■ Material supplied
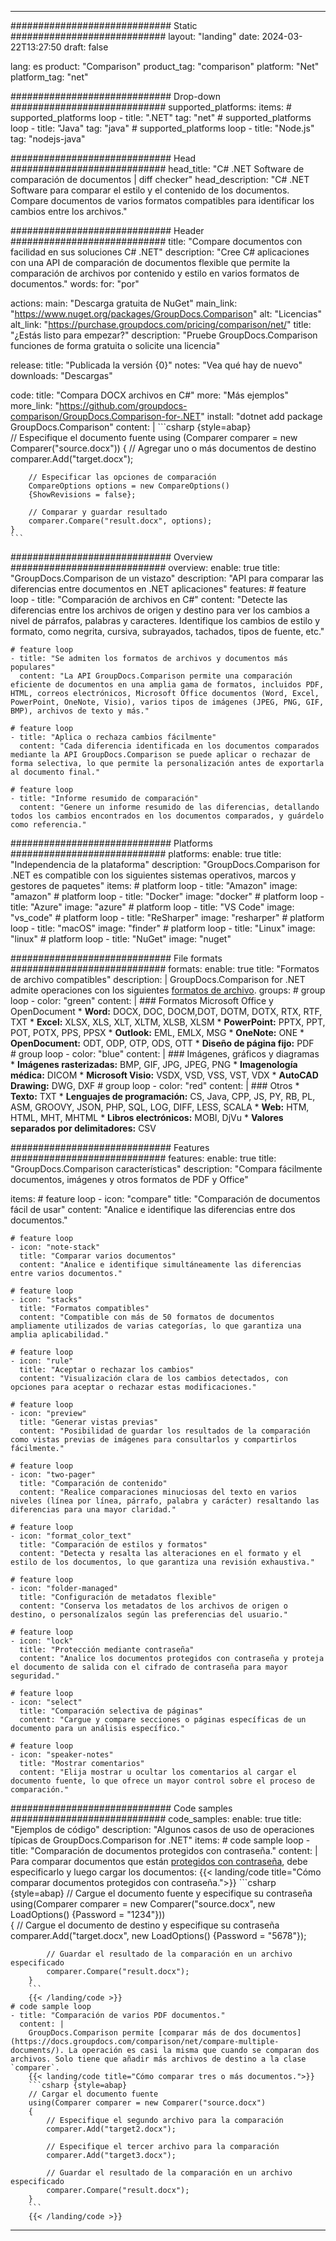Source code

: 
---
############################# Static ############################
layout: "landing"
date: 2024-03-22T13:27:50
draft: false

lang: es
product: "Comparison"
product_tag: "comparison"
platform: "Net"
platform_tag: "net"

############################# Drop-down ############################
supported_platforms:
  items:
    # supported_platforms loop
    - title: ".NET"
      tag: "net"
    # supported_platforms loop
    - title: "Java"
      tag: "java"
    # supported_platforms loop
    - title: "Node.js"
      tag: "nodejs-java"

############################# Head ############################
head_title: "C# .NET Software de comparación de documentos | diff checker"
head_description: "C# .NET Software para comparar el estilo y el contenido de los documentos. Compare documentos de varios formatos compatibles para identificar los cambios entre los archivos."

############################# Header ############################
title: "Compare documentos con facilidad en sus soluciones C# .NET"
description: "Cree C# aplicaciones con una API de comparación de documentos flexible que permite la comparación de archivos por contenido y estilo en varios formatos de documentos."
words:
  for: "por"

actions:
  main: "Descarga gratuita de NuGet"
  main_link: "https://www.nuget.org/packages/GroupDocs.Comparison"
  alt: "Licencias"
  alt_link: "https://purchase.groupdocs.com/pricing/comparison/net/"
  title: "¿Estás listo para empezar?"
  description: "Pruebe GroupDocs.Comparison funciones de forma gratuita o solicite una licencia"

release:
  title: "Publicada la versión {0}"
  notes: "Vea qué hay de nuevo"
  downloads: "Descargas"

code:
  title: "Compara DOCX archivos en C#"
  more: "Más ejemplos"
  more_link: "https://github.com/groupdocs-comparison/GroupDocs.Comparison-for-.NET"
  install: "dotnet add package GroupDocs.Comparison"
  content: |
    ```csharp {style=abap}   
    // Especifique el documento fuente
    using (Comparer comparer = new Comparer("source.docx"))
    {
        // Agregar uno o más documentos de destino
        comparer.Add("target.docx");

        // Especificar las opciones de comparación
        CompareOptions options = new CompareOptions() 
        {ShowRevisions = false};

        // Comparar y guardar resultado
        comparer.Compare("result.docx", options);
    }
    ```

############################# Overview ############################
overview:
  enable: true
  title: "GroupDocs.Comparison de un vistazo"
  description: "API para comparar las diferencias entre documentos en .NET aplicaciones"
  features:
    # feature loop
    - title: "Comparación de archivos en C#"
      content: "Detecte las diferencias entre los archivos de origen y destino para ver los cambios a nivel de párrafos, palabras y caracteres. Identifique los cambios de estilo y formato, como negrita, cursiva, subrayados, tachados, tipos de fuente, etc."

    # feature loop
    - title: "Se admiten los formatos de archivos y documentos más populares"
      content: "La API GroupDocs.Comparison permite una comparación eficiente de documentos en una amplia gama de formatos, incluidos PDF, HTML, correos electrónicos, Microsoft Office documentos (Word, Excel, PowerPoint, OneNote, Visio), varios tipos de imágenes (JPEG, PNG, GIF, BMP), archivos de texto y más."

    # feature loop
    - title: "Aplica o rechaza cambios fácilmente"
      content: "Cada diferencia identificada en los documentos comparados mediante la API GroupDocs.Comparison se puede aplicar o rechazar de forma selectiva, lo que permite la personalización antes de exportarla al documento final."

    # feature loop
    - title: "Informe resumido de comparación"
      content: "Genere un informe resumido de las diferencias, detallando todos los cambios encontrados en los documentos comparados, y guárdelo como referencia."

############################# Platforms ############################
platforms:
  enable: true
  title: "Independencia de la plataforma"
  description: "GroupDocs.Comparison for .NET es compatible con los siguientes sistemas operativos, marcos y gestores de paquetes"
  items:
    # platform loop
    - title: "Amazon"
      image: "amazon"
    # platform loop
    - title: "Docker"
      image: "docker"
    # platform loop
    - title: "Azure"
      image: "azure"
    # platform loop
    - title: "VS Code"
      image: "vs_code"
    # platform loop
    - title: "ReSharper"
      image: "resharper"
    # platform loop
    - title: "macOS"
      image: "finder"
    # platform loop
    - title: "Linux"
      image: "linux"
    # platform loop
    - title: "NuGet"
      image: "nuget"

############################# File formats ############################
formats:
  enable: true
  title: "Formatos de archivo compatibles"
  description: |
    GroupDocs.Comparison for .NET admite operaciones con los siguientes [formatos de archivo](https://docs.groupdocs.com/comparison/net/supported-document-formats/).
  groups:
    # group loop
    - color: "green"
      content: |
        ### Formatos Microsoft Office y OpenDocument
        * **Word:** DOCX, DOC, DOCM,DOT, DOTM, DOTX, RTX, RTF, TXT
        * **Excel:** XLSX, XLS, XLT, XLTM, XLSB, XLSM
        * **PowerPoint:** PPTX, PPT, POT, POTX, PPS, PPSX
        * **Outlook:** EML, EMLX, MSG
        * **OneNote:** ONE
        * **OpenDocument:** ODT, ODP, OTP, ODS, OTT
        * **Diseño de página fijo:** PDF        
    # group loop
    - color: "blue"
      content: |
        ### Imágenes, gráficos y diagramas
        * **Imágenes rasterizadas:** BMP, GIF, JPG, JPEG, PNG
        * **Imagenología médica:** DICOM
        * **Microsoft Visio:** VSDX, VSD, VSS, VST, VDX
        * **AutoCAD Drawing:** DWG, DXF
      # group loop
    - color: "red"
      content: |
        ### Otros
        * **Texto:** TXT
        * **Lenguajes de programación:** CS, Java, CPP, JS, PY, RB, PL, ASM, GROOVY, JSON, PHP, SQL, LOG, DIFF, LESS, SCALA
        * **Web:** HTM, HTML, MHT, MHTML
        * **Libros electrónicos:** MOBI, DjVu
        * **Valores separados por delimitadores:** CSV

############################# Features ############################
features:
  enable: true
  title: "GroupDocs.Comparison características"
  description: "Compara fácilmente documentos, imágenes y otros formatos de PDF y Office"

  items:
    # feature loop
    - icon: "compare"
      title: "Comparación de documentos fácil de usar"
      content: "Analice e identifique las diferencias entre dos documentos."

    # feature loop
    - icon: "note-stack"
      title: "Comparar varios documentos"
      content: "Analice e identifique simultáneamente las diferencias entre varios documentos."

    # feature loop
    - icon: "stacks"
      title: "Formatos compatibles"
      content: "Compatible con más de 50 formatos de documentos ampliamente utilizados de varias categorías, lo que garantiza una amplia aplicabilidad."

    # feature loop
    - icon: "rule"
      title: "Aceptar o rechazar los cambios"
      content: "Visualización clara de los cambios detectados, con opciones para aceptar o rechazar estas modificaciones."

    # feature loop
    - icon: "preview"
      title: "Generar vistas previas"
      content: "Posibilidad de guardar los resultados de la comparación como vistas previas de imágenes para consultarlos y compartirlos fácilmente."

    # feature loop
    - icon: "two-pager"
      title: "Comparación de contenido"
      content: "Realice comparaciones minuciosas del texto en varios niveles (línea por línea, párrafo, palabra y carácter) resaltando las diferencias para una mayor claridad."

    # feature loop
    - icon: "format_color_text"
      title: "Comparación de estilos y formatos"
      content: "Detecta y resalta las alteraciones en el formato y el estilo de los documentos, lo que garantiza una revisión exhaustiva."

    # feature loop
    - icon: "folder-managed"
      title: "Configuración de metadatos flexible"
      content: "Conserva los metadatos de los archivos de origen o destino, o personalízalos según las preferencias del usuario."

    # feature loop
    - icon: "lock"
      title: "Protección mediante contraseña"
      content: "Analice los documentos protegidos con contraseña y proteja el documento de salida con el cifrado de contraseña para mayor seguridad."

    # feature loop
    - icon: "select"
      title: "Comparación selectiva de páginas"
      content: "Cargue y compare secciones o páginas específicas de un documento para un análisis específico."

    # feature loop
    - icon: "speaker-notes"
      title: "Mostrar comentarios"
      content: "Elija mostrar u ocultar los comentarios al cargar el documento fuente, lo que ofrece un mayor control sobre el proceso de comparación."

############################# Code samples ############################
code_samples:
  enable: true
  title: "Ejemplos de código"
  description: "Algunos casos de uso de operaciones típicas de GroupDocs.Comparison for .NET"
  items:
    # code sample loop
    - title: "Comparación de documentos protegidos con contraseña."
      content: |
        Para comparar documentos que están [protegidos con contraseña](https://docs.groupdocs.com/comparison/net/load-password-protected-documents/), debe especificarlo y luego cargar los documentos:
        {{< landing/code title="Cómo comparar documentos protegidos con contraseña.">}}
        ```csharp {style=abap}
        // Cargue el documento fuente y especifique su contraseña
        using(Comparer comparer = new Comparer("source.docx", new LoadOptions() {Password = "1234"}))  
        {
            // Cargue el documento de destino y especifique su contraseña
            comparer.Add("target.docx", new LoadOptions() {Password = "5678"});

            // Guardar el resultado de la comparación en un archivo especificado
            comparer.Compare("result.docx");
        }
        ```
        {{< /landing/code >}}
    # code sample loop
    - title: "Comparación de varios PDF documentos."
      content: |
        GroupDocs.Comparison permite [comparar más de dos documentos](https://docs.groupdocs.com/comparison/net/compare-multiple-documents/). La operación es casi la misma que cuando se comparan dos archivos. Solo tiene que añadir más archivos de destino a la clase `comparer`.
        {{< landing/code title="Cómo comparar tres o más documentos.">}}
        ```csharp {style=abap}   
        // Cargar el documento fuente
        using(Comparer comparer = new Comparer("source.docx") 
        {
            // Especifique el segundo archivo para la comparación
            comparer.Add("target2.docx");
            
            // Especifique el tercer archivo para la comparación
            comparer.Add("target3.docx");
            
            // Guardar el resultado de la comparación en un archivo especificado
            comparer.Compare("result.docx");
        }
        ```
        {{< /landing/code >}}

---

■ Action item
What lines in the entries above include the string "vistas"? Return each one.

■ Completed task
      title: "Generar vistas previas"
      content: "Posibilidad de guardar los resultados de la comparación como vistas previas de imágenes para consultarlos y compartirlos fácilmente."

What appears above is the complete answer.